Ensuite, il y aura forcément un décalage entre la disponibilité des nouveaux services Azure qui continuent d'être lancés par Microsoft au fil de l'eau et leur disponibilité dans notre environnement. Et ce pour deux raisons. D'abord parce qu'il y a un travail de refactoring à effectuer de la part de Microsoft pour que ces services soient disponibles sur Bleu. Ensuite, parce que nous devrons nous assurer de leur compatibilité avec la qualification SecnumCloud que nous visons dans le cadre de notre démarche de cloud de confiance. Les critères de ce label exigent, je le rappelle, que les données manipulées soient localisées, gérées et administrées uniquement en Europe (et par un acteur local, ndlr).
Pourquoi les services Microsoft doivent-il être refactorisés ?
Ce refactoring permettra de mettre à disposition les services Azure et Microsoft 365 sur un stack qui n'est pas celui de Microsoft. De plus, la gestion de ces services devra être en partie automatisée pour faciliter la prise en main de leur management par nos propres équipes.
A quelle échéance pensez-vous mettre à disposition Azure OpenAI et Microsoft Copilot ?
Notre objectif est de les lancer dans les 18 à 24 mois qui suivront la mise à disposition des premiers services Azure (soit d'ici la fin du premier semestre 2026, ndlr]. Nous serons à même de donner un calendrier plus précis en septembre.
Quand comptez-vous décrocher la certification SecnumCloud ?

=== Consignes de l'exercice ===
Pouvez-vous recopier intégralement, sans la moindre modification, l'extrait ci-dessus sur Bleu et la disponibilité des services Azure ?

=== Données à examiner ===
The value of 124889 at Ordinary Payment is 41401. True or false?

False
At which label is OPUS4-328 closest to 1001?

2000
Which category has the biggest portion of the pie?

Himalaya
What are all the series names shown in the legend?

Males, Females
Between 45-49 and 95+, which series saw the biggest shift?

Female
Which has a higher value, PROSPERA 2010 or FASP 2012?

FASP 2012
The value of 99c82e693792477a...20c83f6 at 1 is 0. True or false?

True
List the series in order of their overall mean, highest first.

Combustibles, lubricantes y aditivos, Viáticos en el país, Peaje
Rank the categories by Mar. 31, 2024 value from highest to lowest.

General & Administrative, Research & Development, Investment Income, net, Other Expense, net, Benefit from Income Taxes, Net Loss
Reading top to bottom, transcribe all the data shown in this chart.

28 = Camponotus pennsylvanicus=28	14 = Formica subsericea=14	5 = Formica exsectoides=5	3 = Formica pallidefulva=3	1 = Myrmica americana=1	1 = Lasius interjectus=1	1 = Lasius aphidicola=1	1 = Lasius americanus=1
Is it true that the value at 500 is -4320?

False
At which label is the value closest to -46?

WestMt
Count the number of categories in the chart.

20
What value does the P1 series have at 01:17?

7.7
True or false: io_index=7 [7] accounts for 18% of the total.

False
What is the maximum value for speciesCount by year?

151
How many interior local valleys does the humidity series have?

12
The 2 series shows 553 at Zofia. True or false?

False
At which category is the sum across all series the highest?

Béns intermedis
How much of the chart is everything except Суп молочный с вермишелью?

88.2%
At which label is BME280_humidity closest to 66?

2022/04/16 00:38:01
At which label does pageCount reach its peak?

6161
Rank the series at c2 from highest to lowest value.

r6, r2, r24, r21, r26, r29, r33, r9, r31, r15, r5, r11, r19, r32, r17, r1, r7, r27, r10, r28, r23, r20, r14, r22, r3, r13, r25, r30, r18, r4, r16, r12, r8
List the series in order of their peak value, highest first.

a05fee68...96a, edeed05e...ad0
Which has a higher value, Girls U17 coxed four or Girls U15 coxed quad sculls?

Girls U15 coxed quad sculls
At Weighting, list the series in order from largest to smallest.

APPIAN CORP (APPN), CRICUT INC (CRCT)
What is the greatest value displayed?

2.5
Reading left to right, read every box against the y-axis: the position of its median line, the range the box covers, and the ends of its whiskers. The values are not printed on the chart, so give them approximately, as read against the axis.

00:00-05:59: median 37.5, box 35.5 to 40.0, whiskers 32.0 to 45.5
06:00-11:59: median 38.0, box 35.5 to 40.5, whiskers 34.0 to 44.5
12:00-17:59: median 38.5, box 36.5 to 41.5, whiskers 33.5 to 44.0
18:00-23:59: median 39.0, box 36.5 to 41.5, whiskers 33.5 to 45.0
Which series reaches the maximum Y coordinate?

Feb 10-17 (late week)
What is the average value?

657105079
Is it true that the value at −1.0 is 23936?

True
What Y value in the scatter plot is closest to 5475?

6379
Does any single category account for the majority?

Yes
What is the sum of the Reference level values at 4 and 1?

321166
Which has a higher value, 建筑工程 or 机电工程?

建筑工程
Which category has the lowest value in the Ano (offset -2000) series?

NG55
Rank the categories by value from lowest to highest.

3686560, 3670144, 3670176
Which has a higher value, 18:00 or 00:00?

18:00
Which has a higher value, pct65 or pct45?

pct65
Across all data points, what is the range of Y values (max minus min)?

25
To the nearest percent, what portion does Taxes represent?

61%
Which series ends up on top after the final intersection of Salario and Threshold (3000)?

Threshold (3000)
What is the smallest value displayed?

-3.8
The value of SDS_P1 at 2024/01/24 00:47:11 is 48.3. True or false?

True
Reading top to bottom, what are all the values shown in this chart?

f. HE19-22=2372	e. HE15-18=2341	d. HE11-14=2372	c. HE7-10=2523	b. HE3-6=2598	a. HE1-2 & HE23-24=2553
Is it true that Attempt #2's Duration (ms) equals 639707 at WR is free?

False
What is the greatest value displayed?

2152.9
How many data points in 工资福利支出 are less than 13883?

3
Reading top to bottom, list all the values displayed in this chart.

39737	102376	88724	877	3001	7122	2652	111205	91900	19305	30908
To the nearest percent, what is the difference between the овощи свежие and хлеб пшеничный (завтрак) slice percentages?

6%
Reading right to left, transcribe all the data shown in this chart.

=== Solution rédigée ===
Ensuite, il y aura forcément un décalage entre la disponibilité des nouveaux services Azure qui continuent d'être lancés par Microsoft au fil de l'eau et leur disponibilité dans notre environnement. Et ce pour deux raisons. D'abord parce qu'il y a un travail de refactoring à effectuer de la part de Microsoft pour que ces services soient disponibles sur Bleu. Ensuite, parce que nous devrons nous assurer de leur compatibilité avec la qualification SecnumCloud que nous visons dans le cadre de notre démarche de cloud de confiance. Les critères de ce label exigent, je le rappelle, que les données manipulées soient localisées, gérées et administrées uniquement en Europe (et par un acteur local, ndlr).
Pourquoi les services Microsoft doivent-il être refactorisés ?
Ce refactoring permettra de mettre à disposition les services Azure et Microsoft 365 sur un stack qui n'est pas celui de Microsoft. De plus, la gestion de ces services devra être en partie automatisée pour faciliter la prise en main de leur management par nos propres équipes.
A quelle échéance pensez-vous mettre à disposition Azure OpenAI et Microsoft Copilot ?
Notre objectif est de les lancer dans les 18 à 24 mois qui suivront la mise à disposition des premiers services Azure (soit d'ici la fin du premier semestre 2026, ndlr]. Nous serons à même de donner un calendrier plus précis en septembre.
Quand comptez-vous décrocher la certification SecnumCloud ?